About this exercise: Everything in the records below from the line containing "Пакет Еректилна дисфункция" through the line containing "monde s’impatiente vite." is to be reproduced exactly, those two lines included; no picture is to be copied.

Record set:
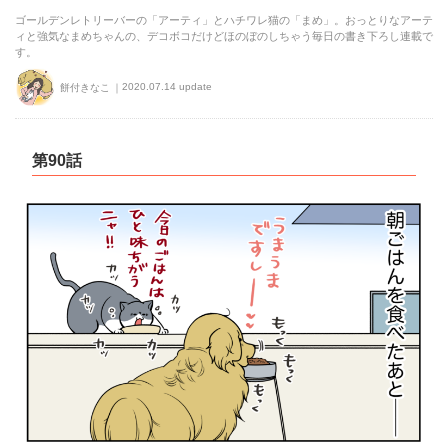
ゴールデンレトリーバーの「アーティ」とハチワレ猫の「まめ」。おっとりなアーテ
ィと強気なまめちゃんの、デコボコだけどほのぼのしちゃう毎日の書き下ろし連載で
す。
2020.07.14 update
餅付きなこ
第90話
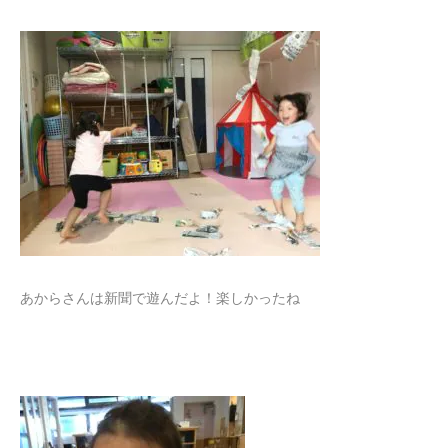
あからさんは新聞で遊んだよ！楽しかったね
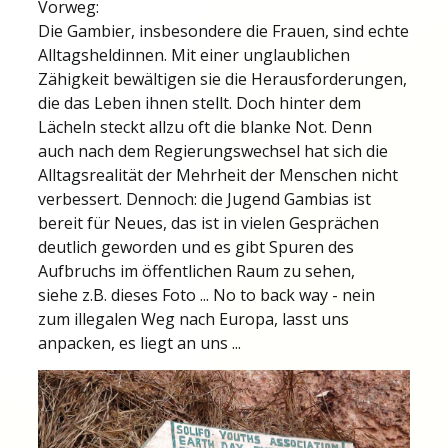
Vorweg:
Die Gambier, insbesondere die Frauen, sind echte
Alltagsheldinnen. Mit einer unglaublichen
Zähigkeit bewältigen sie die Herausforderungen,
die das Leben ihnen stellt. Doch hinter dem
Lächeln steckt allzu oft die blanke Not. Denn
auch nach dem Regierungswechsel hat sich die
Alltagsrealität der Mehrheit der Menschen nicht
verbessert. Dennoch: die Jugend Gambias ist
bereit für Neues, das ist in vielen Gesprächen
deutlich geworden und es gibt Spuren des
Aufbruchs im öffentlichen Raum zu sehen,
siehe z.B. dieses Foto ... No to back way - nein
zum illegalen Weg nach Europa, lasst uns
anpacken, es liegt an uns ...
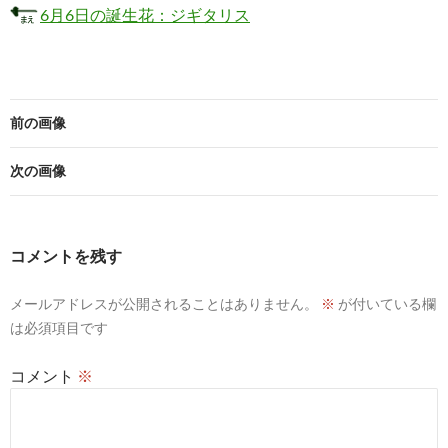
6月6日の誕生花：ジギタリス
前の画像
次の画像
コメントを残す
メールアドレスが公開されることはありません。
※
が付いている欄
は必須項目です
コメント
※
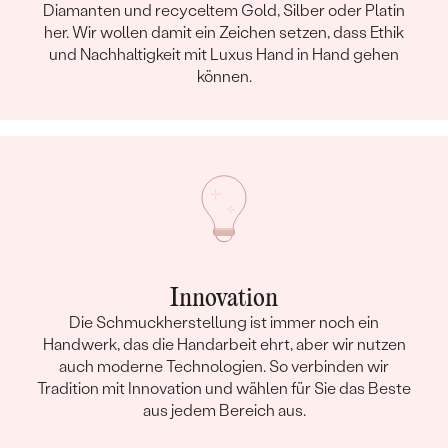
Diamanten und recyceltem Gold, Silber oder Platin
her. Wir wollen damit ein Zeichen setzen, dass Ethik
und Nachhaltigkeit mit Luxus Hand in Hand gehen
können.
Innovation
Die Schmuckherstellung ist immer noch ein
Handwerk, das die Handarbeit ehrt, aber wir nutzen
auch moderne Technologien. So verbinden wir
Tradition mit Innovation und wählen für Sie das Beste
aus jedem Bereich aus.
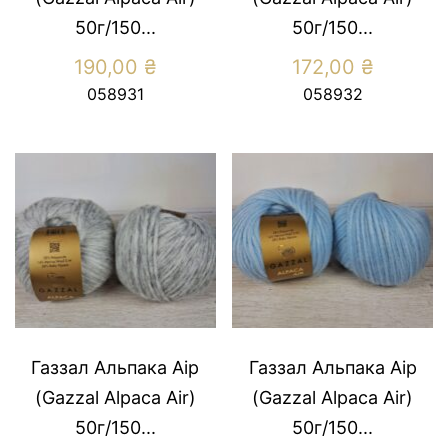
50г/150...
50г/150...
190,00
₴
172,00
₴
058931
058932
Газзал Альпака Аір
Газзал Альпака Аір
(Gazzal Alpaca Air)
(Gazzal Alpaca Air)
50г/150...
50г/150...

---

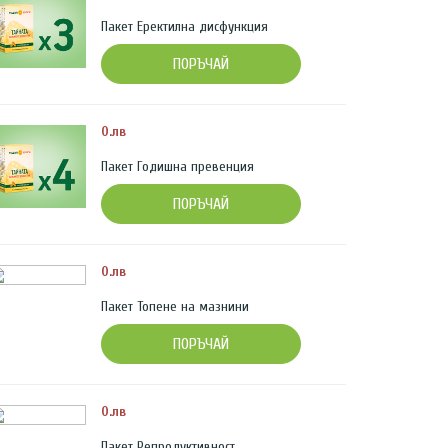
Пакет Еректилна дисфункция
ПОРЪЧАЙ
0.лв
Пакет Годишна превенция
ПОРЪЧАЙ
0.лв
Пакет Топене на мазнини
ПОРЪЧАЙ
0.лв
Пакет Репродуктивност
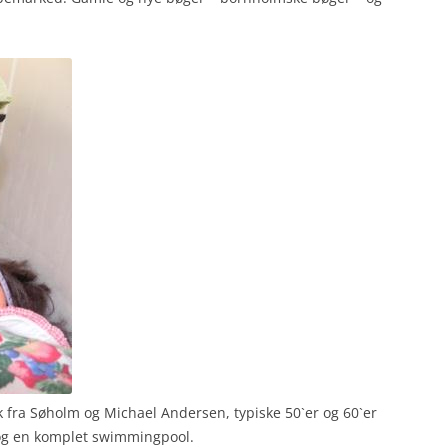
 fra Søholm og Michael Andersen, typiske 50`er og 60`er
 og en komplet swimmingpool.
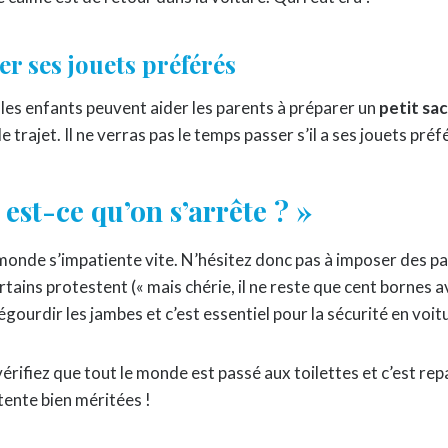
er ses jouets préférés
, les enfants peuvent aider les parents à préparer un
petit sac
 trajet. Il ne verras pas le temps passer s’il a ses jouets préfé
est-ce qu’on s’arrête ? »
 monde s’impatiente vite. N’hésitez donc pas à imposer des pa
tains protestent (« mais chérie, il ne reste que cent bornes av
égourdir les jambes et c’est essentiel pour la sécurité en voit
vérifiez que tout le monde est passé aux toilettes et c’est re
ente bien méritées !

Reply:
Пакет Еректилна дисфункция
ПОРЪЧАЙ
0.лв
Пакет Годишна превенция
ПОРЪЧАЙ
0.лв
Пакет Топене на мазнини
ПОРЪЧАЙ
0.лв
Пакет Репродуктивност
 fra Søholm og Michael Andersen, typiske 50`er og 60`er
 og en komplet swimmingpool.
er ses jouets préférés
, les enfants peuvent aider les parents à préparer un
petit sac
 trajet. Il ne verras pas le temps passer s’il a ses jouets préfé
est-ce qu’on s’arrête ? »
 monde s’impatiente vite. N’hésitez donc pas à imposer des pa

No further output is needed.